Problem:
Repeat every line of the records below word for word, leaving out the pictures.

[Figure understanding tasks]
- - -

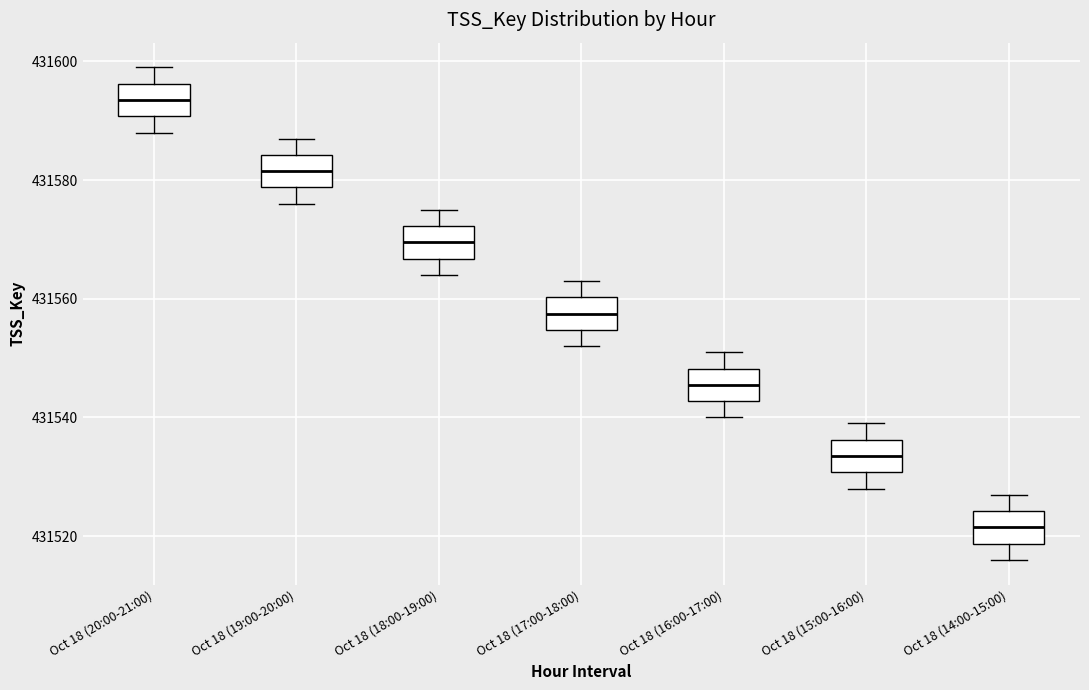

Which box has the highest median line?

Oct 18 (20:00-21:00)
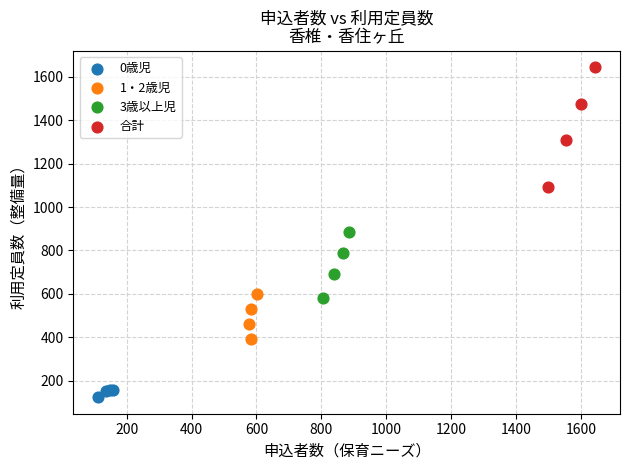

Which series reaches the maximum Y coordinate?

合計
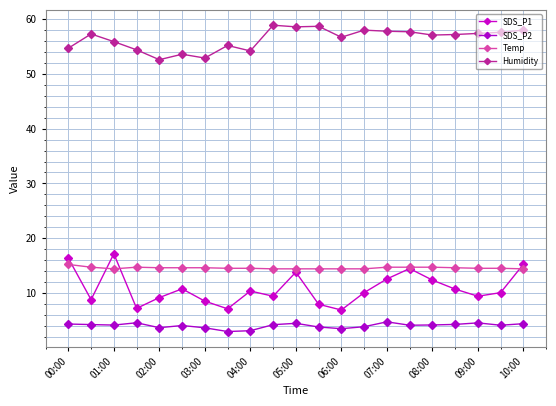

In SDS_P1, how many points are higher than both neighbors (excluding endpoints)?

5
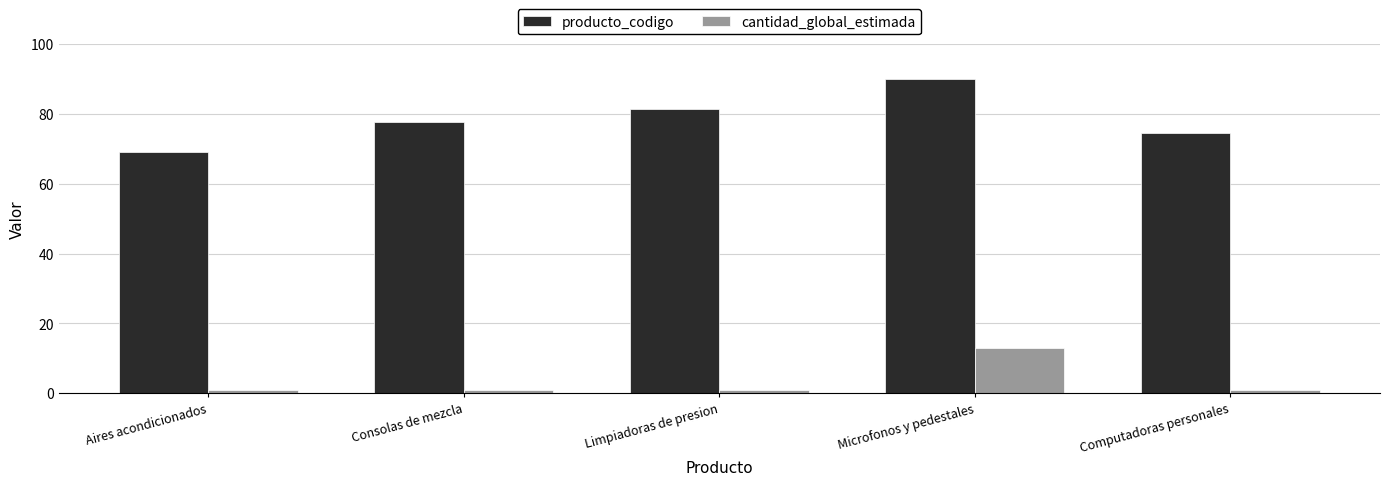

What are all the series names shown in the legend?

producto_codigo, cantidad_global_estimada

- - -

Worked solution:
Which box has the highest median line?

Oct 18 (20:00-21:00)

Which series reaches the maximum Y coordinate?

合計

In SDS_P1, how many points are higher than both neighbors (excluding endpoints)?

5

What are all the series names shown in the legend?

producto_codigo, cantidad_global_estimada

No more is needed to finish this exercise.